What this task involves - Using the listing below, give the number of lines where "Experience" appears, and nothing else.

+ + +

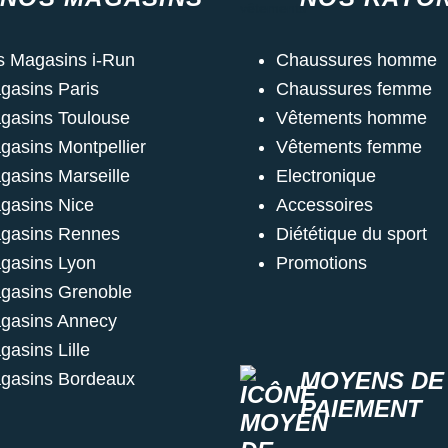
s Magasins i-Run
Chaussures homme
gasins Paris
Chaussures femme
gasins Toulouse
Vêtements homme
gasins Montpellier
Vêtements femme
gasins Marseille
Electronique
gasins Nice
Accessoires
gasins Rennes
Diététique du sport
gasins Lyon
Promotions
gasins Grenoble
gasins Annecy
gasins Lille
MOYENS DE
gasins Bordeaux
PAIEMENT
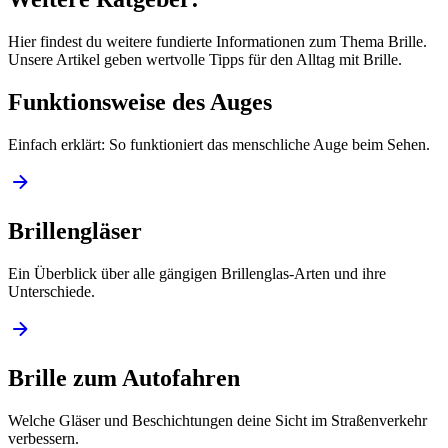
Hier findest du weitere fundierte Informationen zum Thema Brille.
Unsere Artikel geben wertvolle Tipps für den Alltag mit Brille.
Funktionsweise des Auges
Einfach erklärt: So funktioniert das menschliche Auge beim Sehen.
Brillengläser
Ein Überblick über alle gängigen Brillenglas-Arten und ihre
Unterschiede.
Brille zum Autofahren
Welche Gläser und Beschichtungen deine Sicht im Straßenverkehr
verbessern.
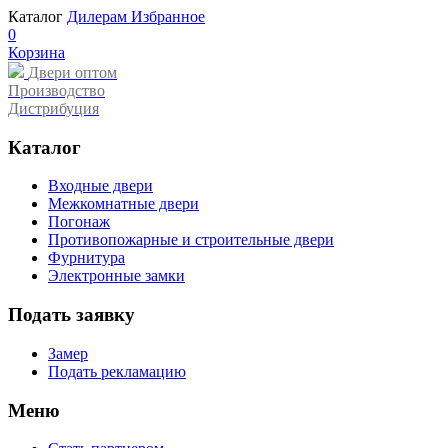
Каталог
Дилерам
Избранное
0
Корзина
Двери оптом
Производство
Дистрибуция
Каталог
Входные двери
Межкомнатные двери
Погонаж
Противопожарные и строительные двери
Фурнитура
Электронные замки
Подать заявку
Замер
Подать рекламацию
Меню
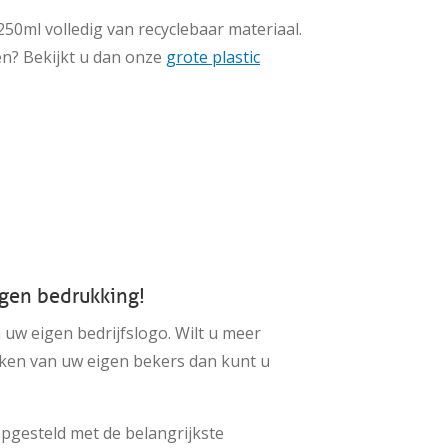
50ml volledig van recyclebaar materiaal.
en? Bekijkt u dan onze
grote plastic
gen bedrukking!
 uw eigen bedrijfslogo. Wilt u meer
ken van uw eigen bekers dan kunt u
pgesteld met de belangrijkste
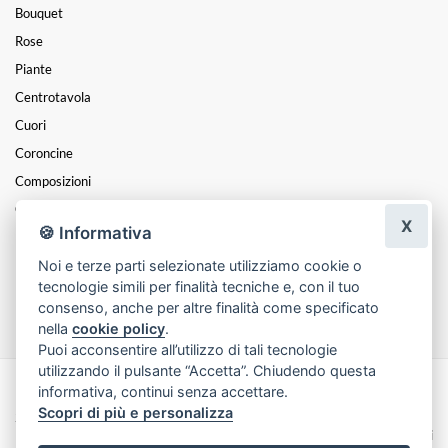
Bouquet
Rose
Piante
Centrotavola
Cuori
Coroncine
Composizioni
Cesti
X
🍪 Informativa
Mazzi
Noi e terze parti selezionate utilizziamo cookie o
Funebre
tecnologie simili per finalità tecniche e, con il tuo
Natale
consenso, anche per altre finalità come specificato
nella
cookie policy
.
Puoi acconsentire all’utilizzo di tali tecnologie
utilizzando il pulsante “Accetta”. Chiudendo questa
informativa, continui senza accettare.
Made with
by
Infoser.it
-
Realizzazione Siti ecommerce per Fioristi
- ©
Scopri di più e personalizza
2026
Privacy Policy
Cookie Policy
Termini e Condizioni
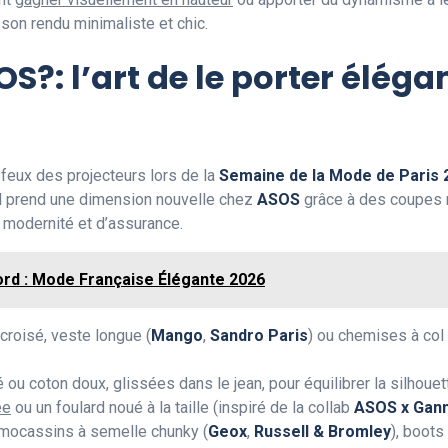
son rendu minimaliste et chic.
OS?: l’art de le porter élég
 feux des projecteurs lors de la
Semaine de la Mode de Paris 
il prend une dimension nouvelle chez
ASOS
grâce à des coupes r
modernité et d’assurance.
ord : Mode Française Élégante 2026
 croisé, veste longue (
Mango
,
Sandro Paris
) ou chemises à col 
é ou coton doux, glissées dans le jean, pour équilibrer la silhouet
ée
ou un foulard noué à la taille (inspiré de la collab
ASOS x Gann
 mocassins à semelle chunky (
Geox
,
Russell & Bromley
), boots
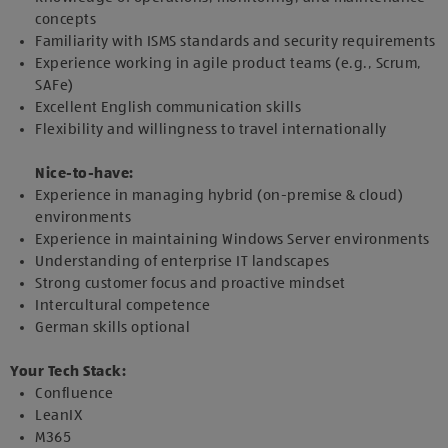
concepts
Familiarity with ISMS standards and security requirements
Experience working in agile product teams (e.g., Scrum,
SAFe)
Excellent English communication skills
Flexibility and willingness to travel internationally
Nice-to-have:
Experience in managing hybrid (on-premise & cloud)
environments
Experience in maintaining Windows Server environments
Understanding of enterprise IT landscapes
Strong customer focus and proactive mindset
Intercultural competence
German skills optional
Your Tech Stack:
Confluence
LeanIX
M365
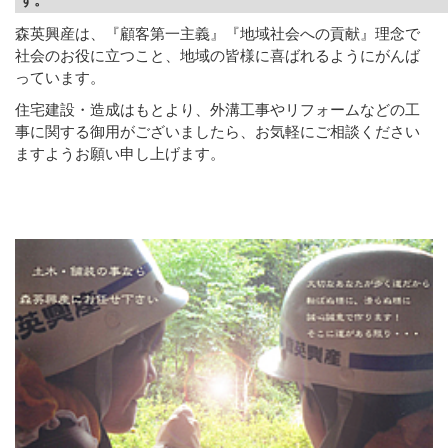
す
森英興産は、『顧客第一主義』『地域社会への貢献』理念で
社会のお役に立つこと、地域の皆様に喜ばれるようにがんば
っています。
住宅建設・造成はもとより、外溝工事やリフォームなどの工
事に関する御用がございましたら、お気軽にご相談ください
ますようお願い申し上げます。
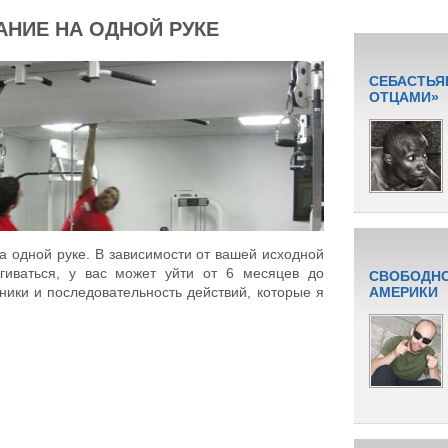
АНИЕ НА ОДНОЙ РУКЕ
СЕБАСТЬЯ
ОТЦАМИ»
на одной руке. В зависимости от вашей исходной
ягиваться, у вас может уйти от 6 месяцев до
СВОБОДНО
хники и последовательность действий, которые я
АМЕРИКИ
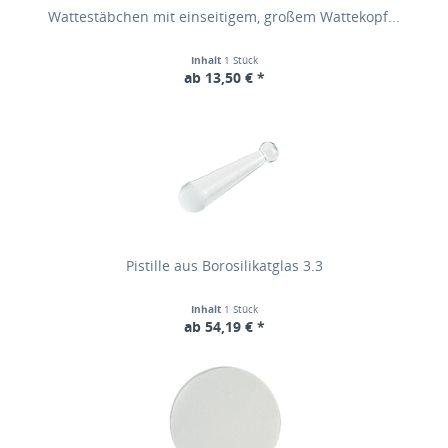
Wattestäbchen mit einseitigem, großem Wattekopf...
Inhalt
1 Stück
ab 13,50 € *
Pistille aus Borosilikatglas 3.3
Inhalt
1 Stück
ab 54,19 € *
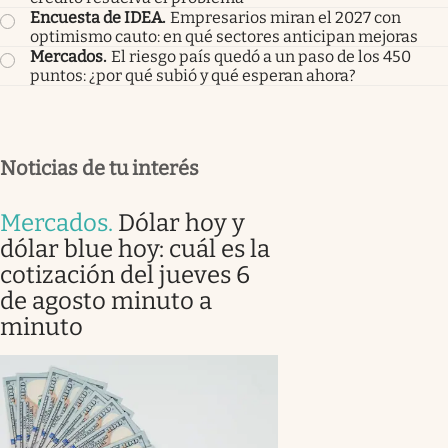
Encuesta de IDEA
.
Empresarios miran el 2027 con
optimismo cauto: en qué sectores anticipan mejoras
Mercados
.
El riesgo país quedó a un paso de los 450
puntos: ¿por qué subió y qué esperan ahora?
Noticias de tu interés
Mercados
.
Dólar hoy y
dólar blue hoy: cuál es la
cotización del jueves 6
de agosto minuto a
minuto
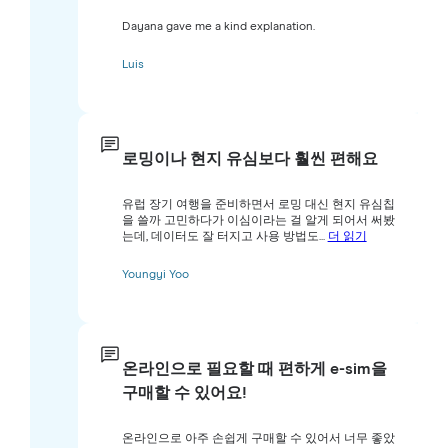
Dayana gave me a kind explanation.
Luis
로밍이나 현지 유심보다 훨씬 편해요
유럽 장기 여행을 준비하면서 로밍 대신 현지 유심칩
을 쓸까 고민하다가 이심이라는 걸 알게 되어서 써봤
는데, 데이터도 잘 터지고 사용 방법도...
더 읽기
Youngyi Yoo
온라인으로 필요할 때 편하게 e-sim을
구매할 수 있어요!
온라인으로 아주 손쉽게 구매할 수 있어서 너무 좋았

+ + +

Exercise result - 3